The question of the proper employment of the Indian Cash Balances is, therefore, a very old one, and one in regard to which the Government have pursued no consistent policy. The effect of recent practice, however, has been on the whole to divert more funds than formerly from banking purposes. On the one hand the Government have been less willing to allow the Banks loans in addition to the normal balances kept with them, and on the other hand the general level of the cash balances has been getting higher.

While the Government’s practice has become stricter, it is arguable, I think, that there is less need for it. Originally, we have seen, the Government banked with the Presidency Banks, and difficulties arose because, the Government’s deposits bearing a high proportion to the Bank’s total resources, it was not easy to release a large part of these deposits suddenly. This would no longer be the case to nearly the same extent, even if the Government were to place much larger sums with the Banks. In 1870[81] the public deposits at £3,600,000 fell not far short of the total private deposits and exceeded by 50 per cent the capital and reserve of the Banks; in 1880 they were £1,900,000, and were about one–third of the private deposits; in 1890 the figures were £2,400,000, equal to about a quarter of the private deposits; in 1900, £1,900,000, equal to less than a quarter; in 1912 the Government deposits at £2,500,000 were not much more than a tenth of the private deposits. Moreover, the capital and reserves of the Banks have doubled since 1870.

37. The portion of the Cash Balances deposited, under the above arrangements, with the three Presidency Banks varies, of course, from week to week. The amount normally placed with the Head Offices of the Banks has fluctuated for some time in the neighbourhood of £1,000,000. In addition to this, further sums, fluctuating about £1,500,000, are held at branch offices of the Banks. These are deposited on a different understanding (see p. 184, footnote) from that governing the sums at the Head Offices, and are held literally at call, the amounts at particular branches being subject to wide variations. The total sums placed with the Banks, head and branch offices together, are usually about £2,000,000, and the maximum deposits in recent years have been about £3,000,000. On these deposits, as in the case of the Bank of England and the British Government deposits, the Banks pay no interest. The whole of the rest of the Government Balances is maintained in cash (rupees, notes, or sovereigns) in the various Government Treasuries. This is the present position. The Government are free in exceptional circumstances, as we have seen above, to place additional sums with the Presidency Banks on which interest is payable. But advantage has not been taken of these powers recently.
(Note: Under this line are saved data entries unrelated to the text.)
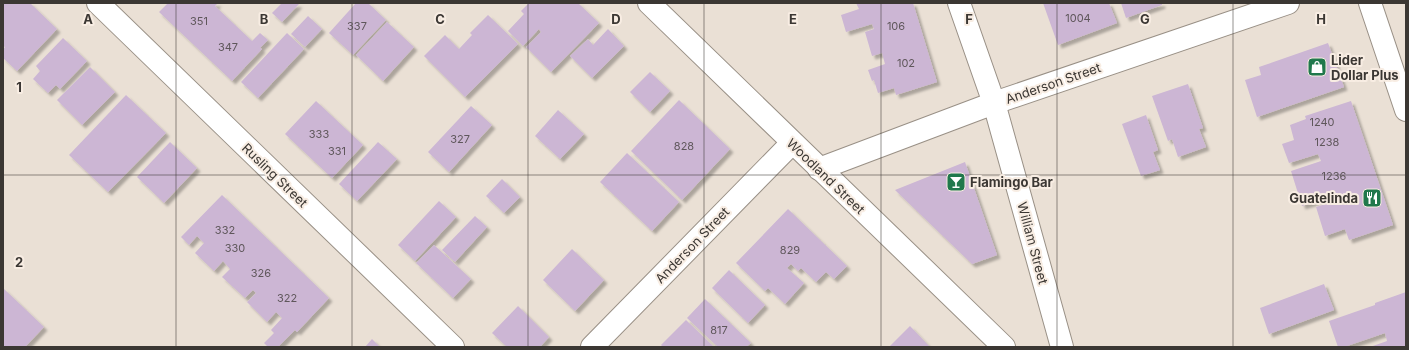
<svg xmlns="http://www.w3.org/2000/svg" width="1409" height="350" viewBox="0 0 1409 350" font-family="Inter,sans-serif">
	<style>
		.building { fill: #ccb6d4; filter: url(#shadow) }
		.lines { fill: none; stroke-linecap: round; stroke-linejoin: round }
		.minor-casing { stroke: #999086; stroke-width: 24 }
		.minor { stroke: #fff; stroke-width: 22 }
		.grid { fill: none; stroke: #3b3733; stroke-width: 1; stroke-opacity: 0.55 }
		.labels { text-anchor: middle; stroke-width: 4; stroke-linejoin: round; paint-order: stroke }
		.number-label { font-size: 11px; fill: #5f575b }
		.poi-label { font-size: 13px; font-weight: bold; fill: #3b3733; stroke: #f8ede3; text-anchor: start }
		.street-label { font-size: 13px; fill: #3b3733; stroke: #f8ede3 }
		.grid-label { font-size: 13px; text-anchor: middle; font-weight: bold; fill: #3b3733; stroke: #f8ede3; stroke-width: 4; stroke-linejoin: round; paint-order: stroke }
	</style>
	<defs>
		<filter id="shadow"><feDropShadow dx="3.5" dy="3.5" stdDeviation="1" flood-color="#0004"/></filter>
	</defs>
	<rect width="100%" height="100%" fill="#eae0d5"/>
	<g class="building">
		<path d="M3,3H30L57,29L17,71L3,58V50L5,47L3,46Z"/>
		<path d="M168,3H218L215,6L252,41L260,33L268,40L260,48L262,49L232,81L159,12Z"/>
		<path d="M282,3L299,4L282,22L272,13Z"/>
		<path d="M356,3H368L386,20L353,55L329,33Z"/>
		<path d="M529,3H578L599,23L551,72L526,47L541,32L539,29L523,46L508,31L524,14L521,11Z"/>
		<path d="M856,3H913L937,82L896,95L894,88L878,93L874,80L872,81L868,70L885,64L882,53L872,56L865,32L874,29L872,24L846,32L841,15L859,9Z"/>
		<path d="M1043,3H1109L1117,23L1058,45Z"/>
		<path d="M1121,3H1162V5L1126,18Z"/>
		<path d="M488,15L518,44L465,97L424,56L445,35L459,49L472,35L470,33Z"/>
		<path d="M308,16L322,29L305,47L291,34Z"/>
		<path d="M387,22L414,47L383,81L356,55Z"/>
		<path d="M608,29L624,46L592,78L570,56L588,39L593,45Z"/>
		<path d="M287,33L304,49L258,98L241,82Z"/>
		<path d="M63,38L87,61L60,89L56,85L48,93L33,79L40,71L36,66Z"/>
		<path d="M1328,43L1344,87L1257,117L1245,80L1261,75L1259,67Z"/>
		<path d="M90,67L115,92L82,125L57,100Z"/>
		<path d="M650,72L670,91L650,112L630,92Z"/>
		<path d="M1188,84L1203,128L1199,129L1206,147L1178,157L1172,139L1168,141L1152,96Z"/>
		<path d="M126,95L166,133L108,192L69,155Z"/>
		<path d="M679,100L730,149L682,200L631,151Z"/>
		<path d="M316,101L363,145L332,178L285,134Z"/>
		<path d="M1351,101L1393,225L1349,240L1345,229L1325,236L1316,207L1335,201L1333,196L1302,206L1291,171L1321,161L1318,154L1289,163L1282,144L1294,140L1290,125L1306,119L1305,116Z"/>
		<path d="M471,106L492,125L449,172L428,152Z"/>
		<path d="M558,110L584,134L560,159L535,136Z"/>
		<path d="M1146,115L1158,150L1153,152L1160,170L1141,176L1122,124Z"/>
		<path d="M170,142L197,168L164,203L137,177Z"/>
		<path d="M378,142L397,159L357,201L339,184Z"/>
		<path d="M627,153L679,202L652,231L600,182Z"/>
		<path d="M965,162L997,255L972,264L895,190Z"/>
		<path d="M502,179L520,197L504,213L486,196Z"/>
		<path d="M222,195L329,298L297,332L295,330L278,347H268L264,343L274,333L271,330L282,318L276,312L267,322L247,302L256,293L253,290L245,298L222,277L230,269L223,261L214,271L195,253L204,243L197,236L189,245L181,237Z"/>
		<path d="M439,201L456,217L415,261L398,245Z"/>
		<path d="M788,209L847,266L834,279L826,272L816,282L801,268L798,271L791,264L787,268L804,283L785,304L768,288L765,291L736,263Z"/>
		<path d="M475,216L487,227L455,262L442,250Z"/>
		<path d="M434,245L471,279L453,298L416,263Z"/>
		<path d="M572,249L604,280L575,311L543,280Z"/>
		<path d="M729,270L765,305L748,323L712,288Z"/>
		<path d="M1324,284L1334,310L1269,334L1260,308Z"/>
		<path d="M3,288L44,327L25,347H3Z"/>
		<path d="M1406,292V347H1370L1387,341L1385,333L1344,347H1338L1329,321L1375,305V303Z"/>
		<path d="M705,299L751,343L746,347H718L687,318Z"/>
		<path d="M518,306L549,337L540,347H507L492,333Z"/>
		<path d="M686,320L714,347H663L661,345Z"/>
		<path d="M910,326L930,347H889Z"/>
		<path d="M372,339L380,347H365Z"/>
	</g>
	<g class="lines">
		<g class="minor-casing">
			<g id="minor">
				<path d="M98,3L453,347"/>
				<path d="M649,3L1004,347"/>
				<path d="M959,3L994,103L1062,347"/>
				<path d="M1370,3L1406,110"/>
				<path d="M819,169L994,103L1288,3"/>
				<path d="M592,347L792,143"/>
			</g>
		</g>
		<use href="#minor" class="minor"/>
	</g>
	<path class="grid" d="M176,3V347M352,3V347M528,3V347M704,3V347M881,3V347M1057,3V347M1233,3V347M3,175H1406"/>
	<defs>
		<g id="shop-square" transform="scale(1)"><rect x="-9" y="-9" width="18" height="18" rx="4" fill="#20784c" stroke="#f8ede3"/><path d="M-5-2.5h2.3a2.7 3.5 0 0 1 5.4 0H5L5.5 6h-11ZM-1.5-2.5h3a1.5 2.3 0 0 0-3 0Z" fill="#fff"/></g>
		<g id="bar-square" transform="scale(1)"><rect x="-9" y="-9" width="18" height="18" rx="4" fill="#20784c" stroke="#f8ede3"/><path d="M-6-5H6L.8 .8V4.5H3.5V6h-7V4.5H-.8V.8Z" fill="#fff"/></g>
		<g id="restaurant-square" transform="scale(1)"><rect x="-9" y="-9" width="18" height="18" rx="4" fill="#20784c" stroke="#f8ede3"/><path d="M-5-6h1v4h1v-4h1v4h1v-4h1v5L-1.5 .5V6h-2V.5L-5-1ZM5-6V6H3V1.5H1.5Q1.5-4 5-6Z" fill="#fff"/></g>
	</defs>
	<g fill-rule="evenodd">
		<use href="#shop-square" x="1317" y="67"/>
		<use href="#bar-square" x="956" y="182"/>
		<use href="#restaurant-square" x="1372" y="198"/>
	</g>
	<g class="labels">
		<g class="number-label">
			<text x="1078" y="22">1004</text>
			<text x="199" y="25">351</text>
			<text x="357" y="30">337</text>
			<text x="896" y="30">106</text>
			<text x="228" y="51">347</text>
			<text x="906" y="67">102</text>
			<text x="1322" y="126">1240</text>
			<text x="319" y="138">333</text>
			<text x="460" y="143">327</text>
			<text x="1327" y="146">1238</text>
			<text x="684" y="150">828</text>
			<text x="337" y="155">331</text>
			<text x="1334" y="180">1236</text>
			<text x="225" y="234">332</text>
			<text x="235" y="252">330</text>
			<text x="790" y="254">829</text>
			<text x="261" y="277">326</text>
			<text x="287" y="302">322</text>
			<text x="719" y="334">817</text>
		</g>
		<g class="poi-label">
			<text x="1331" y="65">Lider<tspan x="1331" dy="15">Dollar Plus</tspan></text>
			<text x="970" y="187">Flamingo Bar</text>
			<text x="1358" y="203" text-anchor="end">Guatelinda</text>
		</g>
		<g class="street-label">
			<text transform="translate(1053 83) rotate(-19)" y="5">Anderson Street</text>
			<text transform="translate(275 175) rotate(44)" y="5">Rusling Street</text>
			<text transform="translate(826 176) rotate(44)" y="5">Woodland Street</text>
			<text transform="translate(1033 243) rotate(75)" y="5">William Street</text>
			<text transform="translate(692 245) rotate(-46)" y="5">Anderson Street</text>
		</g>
	</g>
	<g class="grid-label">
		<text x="88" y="24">A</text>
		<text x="264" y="24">B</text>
		<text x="440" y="24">C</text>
		<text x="616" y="24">D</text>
		<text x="793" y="24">E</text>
		<text x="969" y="24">F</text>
		<text x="1145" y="24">G</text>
		<text x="1321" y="24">H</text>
		<text x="19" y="92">1</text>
		<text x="19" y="267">2</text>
	</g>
	<rect width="1409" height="350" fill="none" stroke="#3b3733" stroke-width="8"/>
</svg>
38. In view of the facts mentioned at the end of § 36, I am of opinion that the Reserve Treasury system needs reconsideration and that at present rather more funds, perhaps, than is necessary are withdrawn from the use of the Money Market into the Treasuries.

But the critics referred to in § 35 are following a false track when they argue that much offence lies in the present use of the Cash Balances, and that the main remedy for the seasonal stringency of the Indian Money Market is to be found in lending out these balances in India during the busy season. In thinking that any substantial remedy is to be obtained by loans from this source, they are paying too much attention to the transient circumstances of a single year. I believe, for the reasons given below, that the Indian Money Market cannot expect very much assistance from the Cash Balances, and that they have much more to hope for in the future from the growing resources of the Paper Currency Reserve.